I did noticed that some of of DA roses wilt on very hot days. Last year I planted Port Sunlight and Princess Margaret in teh ground and they tend to fade and wilt on those 80-90 degrees days. I got Ab Darby potted 3 weeks ago, I left it in full sun and after 2 days of 80 degrees, it wilt too. Luckily I didn't put it in ground yet. So I'll be more mindful about where I'm going to place the rest.

RE: David Austin in containers?

  • Posted by seil z6b MI (My Page) on
    Fri, May 16, 14 at 16:55

Go with the bigger plastic pots for two reasons. The bigger the better and the ceramic ones will not winter in zone 5. Even stored in a garage they will freeze and crack. Besides that the weigh TOO MUCH! Even if you never plan on moving them I can guarantee that at some point you will have to and a ceramic/clay pot full of wet soil and a full grown rose weighs a TON!

You will need to water and fertilize them a little more often in pots. The pots dry quicker and the fertilizer does get washed through and out quicker. Yes, I've found that some DA roses are water hogs and will wilt quickly when they're thirsty so you need to keep an eye on that and water more often.

I grew Graham Thomas in a pot for about 5 years and the last three I needed to put one of those small trellises in to help hold it up because it got so tall. So be prepared to find supports for them as they mature.

RE: David Austin in containers?


What size pot do you recommend for roses?

Graham Thomas in a pot for five years, that's impressive!


RE: David Austin in containers?

  • Posted by seil z6b MI (My Page) on
    Sat, May 17, 14 at 17:37

Thanks Lynn! The pot GT was in was about 24 inches across and maybe 20 inches deep and shaped more like a cauldron than a flower pot. So it was just as wide at the bottom as the top. Since then I've gotten some even larger ones. I shop for the biggest pots I can find. It helps cut down on how often I have to root prune but the bigger they are the more soil around them for protection in the winter too.
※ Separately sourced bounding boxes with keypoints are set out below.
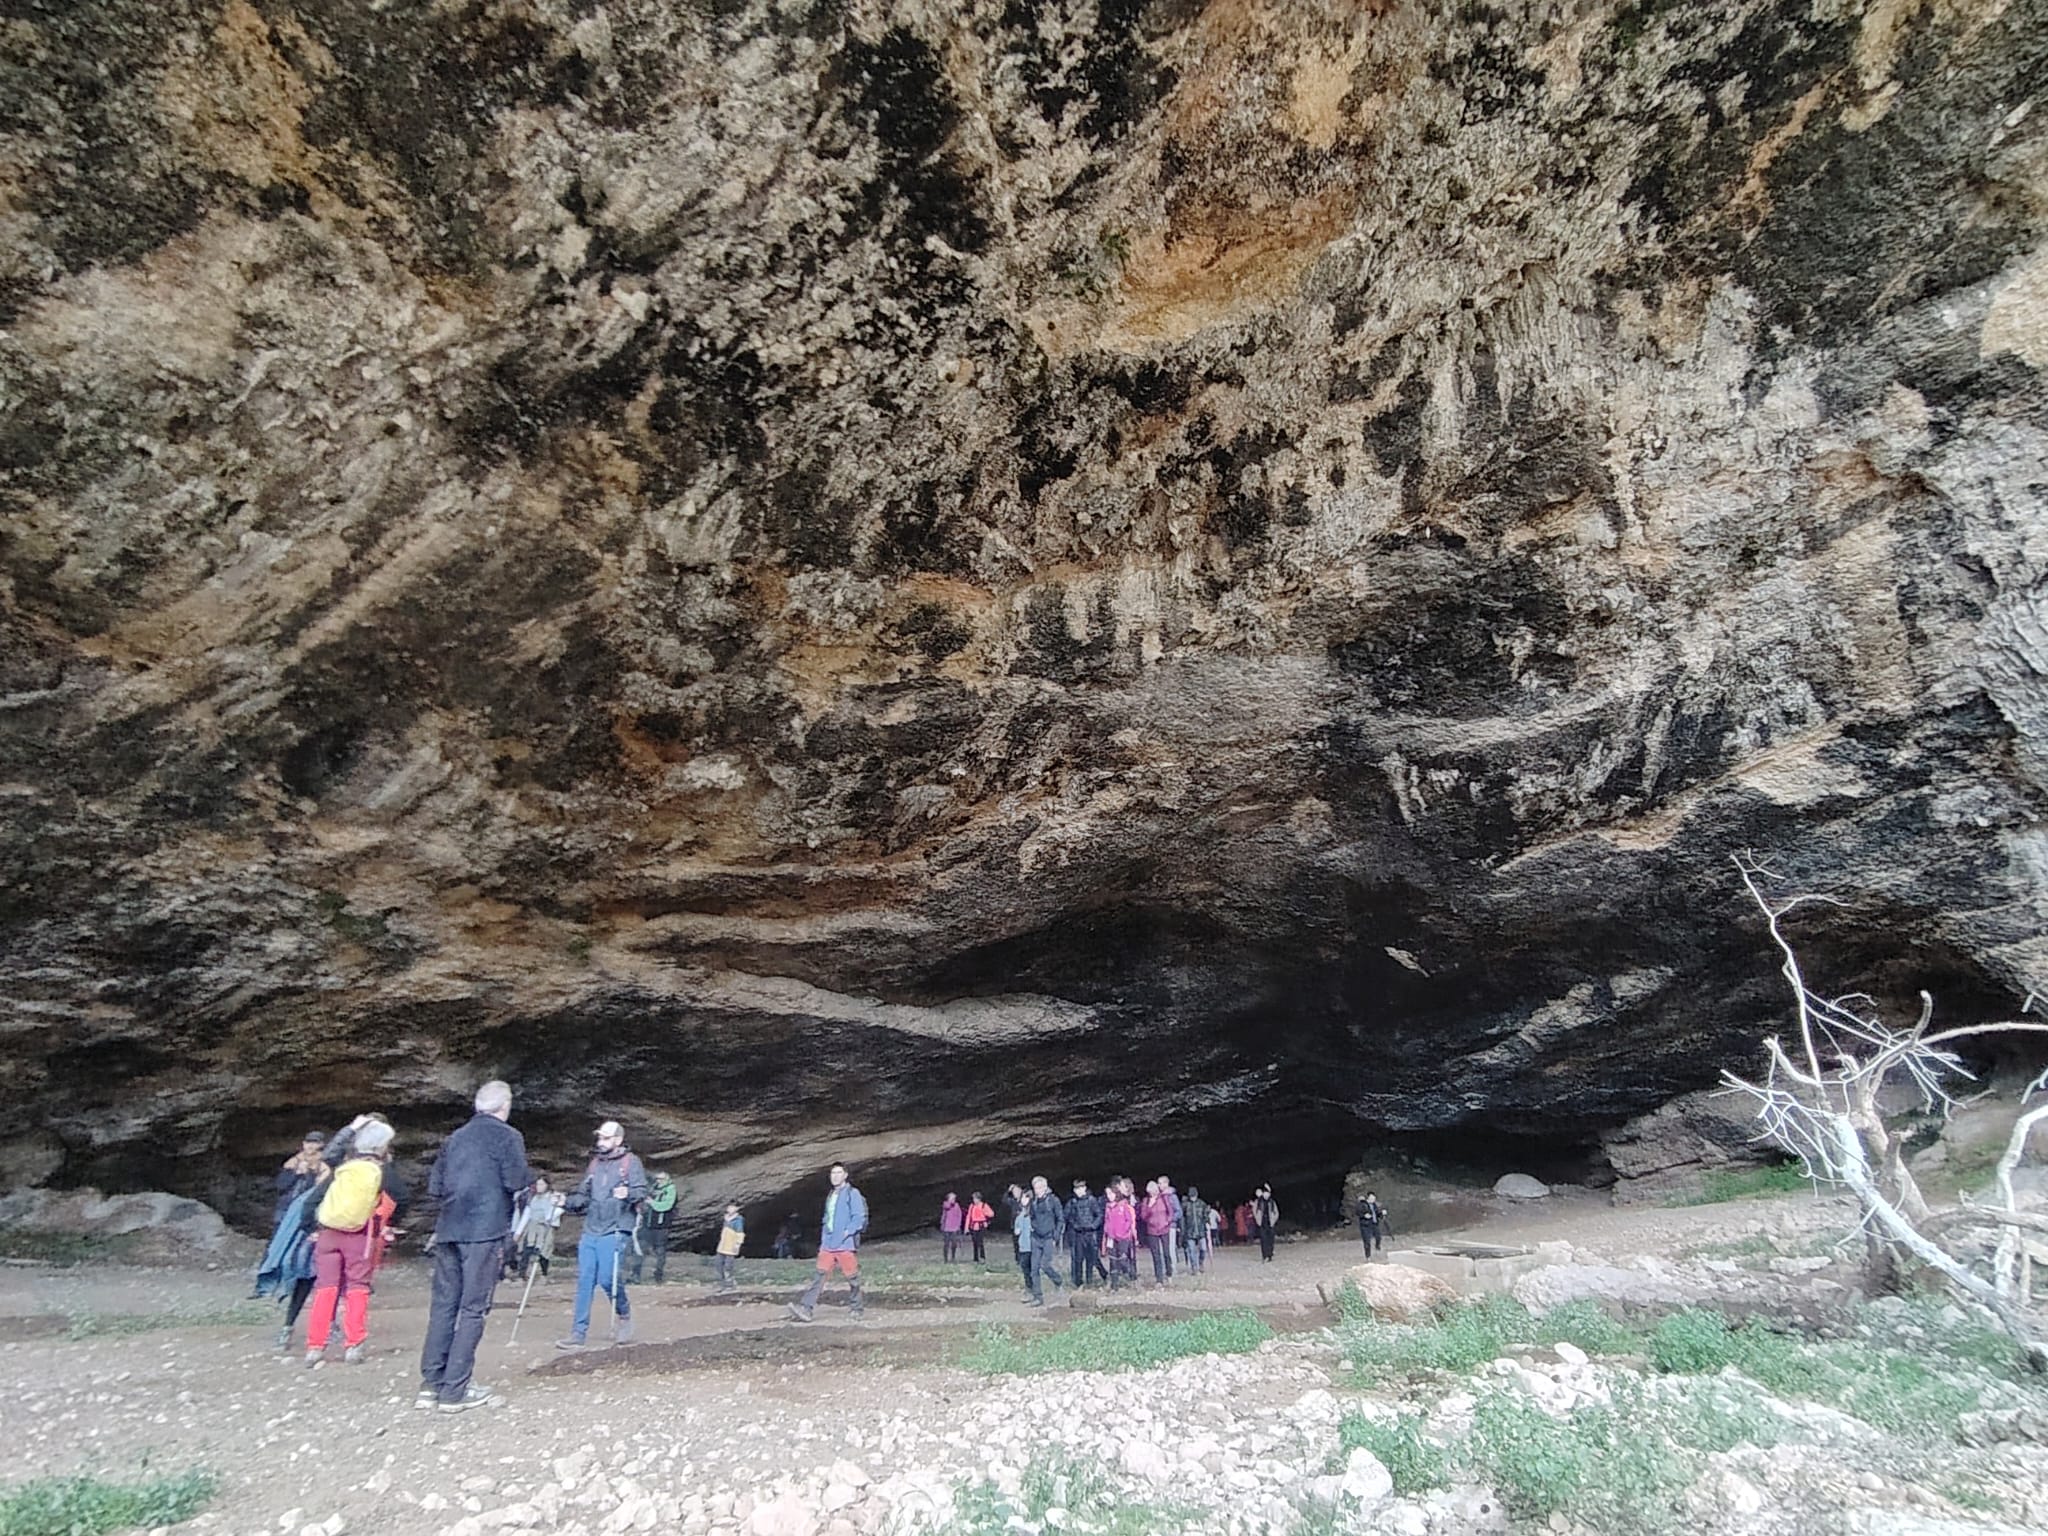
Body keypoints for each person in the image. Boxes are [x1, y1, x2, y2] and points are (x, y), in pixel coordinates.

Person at [418, 1079, 532, 1412]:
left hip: (449, 1230)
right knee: (473, 1308)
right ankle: (455, 1390)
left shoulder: (454, 1139)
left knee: (443, 1305)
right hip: (484, 1232)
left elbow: (435, 1187)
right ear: (505, 1106)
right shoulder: (508, 1136)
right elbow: (514, 1180)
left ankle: (431, 1384)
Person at [304, 1116, 398, 1367]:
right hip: (360, 1234)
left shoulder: (341, 1167)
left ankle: (315, 1346)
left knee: (326, 1288)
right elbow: (401, 1196)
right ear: (382, 1146)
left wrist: (352, 1128)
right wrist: (382, 1221)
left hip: (328, 1233)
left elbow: (313, 1196)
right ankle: (353, 1344)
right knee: (357, 1287)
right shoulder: (381, 1171)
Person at [556, 1120, 647, 1351]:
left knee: (607, 1278)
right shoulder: (595, 1164)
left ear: (618, 1140)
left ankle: (624, 1313)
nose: (600, 1142)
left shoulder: (631, 1162)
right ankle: (578, 1333)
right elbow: (583, 1197)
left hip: (616, 1228)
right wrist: (565, 1201)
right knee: (585, 1279)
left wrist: (628, 1193)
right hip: (591, 1229)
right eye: (600, 1138)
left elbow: (641, 1192)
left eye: (605, 1138)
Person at [787, 1164, 868, 1322]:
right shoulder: (831, 1194)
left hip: (845, 1244)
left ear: (845, 1175)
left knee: (852, 1278)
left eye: (838, 1173)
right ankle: (806, 1309)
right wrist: (824, 1240)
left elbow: (859, 1217)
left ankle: (857, 1307)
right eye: (832, 1173)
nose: (835, 1176)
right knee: (820, 1276)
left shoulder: (853, 1193)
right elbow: (827, 1219)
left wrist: (847, 1232)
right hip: (829, 1244)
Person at [1024, 1177, 1067, 1306]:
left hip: (1048, 1237)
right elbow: (1029, 1215)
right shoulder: (1034, 1201)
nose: (1036, 1191)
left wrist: (1056, 1236)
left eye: (1038, 1188)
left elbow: (1060, 1218)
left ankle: (1058, 1280)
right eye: (1035, 1188)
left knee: (1045, 1265)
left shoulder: (1053, 1200)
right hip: (1036, 1237)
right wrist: (1025, 1205)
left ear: (1044, 1187)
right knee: (1034, 1268)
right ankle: (1038, 1297)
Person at [631, 1171, 677, 1283]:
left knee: (660, 1251)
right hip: (647, 1224)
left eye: (661, 1179)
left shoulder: (671, 1189)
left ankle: (658, 1276)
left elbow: (667, 1205)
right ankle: (635, 1275)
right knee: (640, 1249)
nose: (658, 1181)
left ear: (667, 1179)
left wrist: (652, 1203)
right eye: (657, 1179)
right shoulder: (653, 1188)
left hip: (661, 1227)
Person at [514, 1176, 562, 1279]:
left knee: (543, 1251)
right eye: (537, 1184)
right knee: (527, 1249)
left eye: (541, 1184)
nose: (538, 1187)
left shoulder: (553, 1197)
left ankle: (543, 1274)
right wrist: (518, 1231)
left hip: (545, 1228)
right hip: (532, 1228)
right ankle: (522, 1274)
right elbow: (527, 1214)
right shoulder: (533, 1198)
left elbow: (557, 1210)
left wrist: (550, 1217)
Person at [1065, 1180, 1106, 1289]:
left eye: (1080, 1188)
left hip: (1090, 1233)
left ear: (1084, 1188)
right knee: (1078, 1258)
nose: (1078, 1191)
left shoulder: (1091, 1200)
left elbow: (1099, 1214)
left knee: (1091, 1258)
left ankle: (1090, 1280)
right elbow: (1068, 1217)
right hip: (1079, 1234)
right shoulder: (1073, 1202)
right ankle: (1078, 1282)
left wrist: (1093, 1225)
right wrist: (1075, 1225)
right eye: (1076, 1189)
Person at [1103, 1179, 1138, 1290]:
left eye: (1110, 1193)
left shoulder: (1123, 1205)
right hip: (1111, 1238)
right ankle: (1114, 1286)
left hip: (1123, 1237)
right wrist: (1107, 1233)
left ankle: (1133, 1277)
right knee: (1113, 1261)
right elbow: (1107, 1221)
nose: (1109, 1196)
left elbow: (1129, 1220)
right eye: (1107, 1194)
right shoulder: (1108, 1207)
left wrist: (1123, 1231)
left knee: (1123, 1260)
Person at [1139, 1179, 1174, 1285]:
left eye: (1153, 1191)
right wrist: (1150, 1207)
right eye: (1149, 1192)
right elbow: (1143, 1217)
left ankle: (1169, 1274)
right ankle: (1159, 1279)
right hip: (1152, 1230)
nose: (1151, 1193)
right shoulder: (1146, 1201)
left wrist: (1167, 1221)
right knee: (1156, 1255)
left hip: (1164, 1229)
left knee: (1166, 1253)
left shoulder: (1164, 1198)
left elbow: (1170, 1212)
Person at [1180, 1185, 1212, 1276]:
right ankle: (1194, 1267)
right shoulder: (1185, 1205)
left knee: (1203, 1249)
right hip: (1189, 1231)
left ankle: (1201, 1263)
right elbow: (1183, 1218)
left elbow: (1205, 1214)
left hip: (1201, 1230)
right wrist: (1183, 1229)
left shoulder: (1202, 1203)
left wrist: (1207, 1222)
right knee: (1191, 1250)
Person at [715, 1202, 745, 1290]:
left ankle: (729, 1284)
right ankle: (722, 1282)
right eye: (729, 1207)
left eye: (732, 1207)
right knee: (718, 1264)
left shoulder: (738, 1220)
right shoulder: (726, 1219)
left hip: (731, 1246)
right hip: (722, 1245)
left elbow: (740, 1233)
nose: (729, 1209)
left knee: (728, 1266)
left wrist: (737, 1244)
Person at [1158, 1177, 1182, 1278]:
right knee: (1162, 1250)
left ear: (1166, 1184)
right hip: (1160, 1227)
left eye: (1160, 1183)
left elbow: (1179, 1212)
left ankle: (1173, 1269)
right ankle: (1165, 1269)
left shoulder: (1172, 1197)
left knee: (1171, 1249)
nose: (1159, 1185)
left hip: (1170, 1226)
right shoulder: (1159, 1196)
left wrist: (1169, 1220)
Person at [1252, 1184, 1280, 1263]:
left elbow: (1276, 1212)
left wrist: (1273, 1220)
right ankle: (1265, 1255)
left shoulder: (1272, 1202)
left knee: (1270, 1240)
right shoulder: (1258, 1201)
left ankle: (1270, 1254)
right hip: (1262, 1224)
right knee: (1263, 1240)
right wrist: (1258, 1220)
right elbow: (1254, 1211)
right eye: (1265, 1192)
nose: (1266, 1194)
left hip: (1270, 1224)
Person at [1356, 1190, 1390, 1256]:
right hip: (1366, 1225)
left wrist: (1382, 1214)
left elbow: (1377, 1213)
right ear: (1368, 1198)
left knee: (1378, 1237)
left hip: (1374, 1224)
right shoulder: (1362, 1204)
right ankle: (1368, 1256)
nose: (1373, 1199)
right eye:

The other thing is the wind. I'm on the lake and there are always good stiff breezes blowing. I've had problems with some of the taller ones tipping in the wind if the pot isn't large enough and heavy enough to hold them. All that vertical cane and leaves acts just like a sail in the wind and blows them over. That's also why I like the wider bottomed pots best. They're less tippy.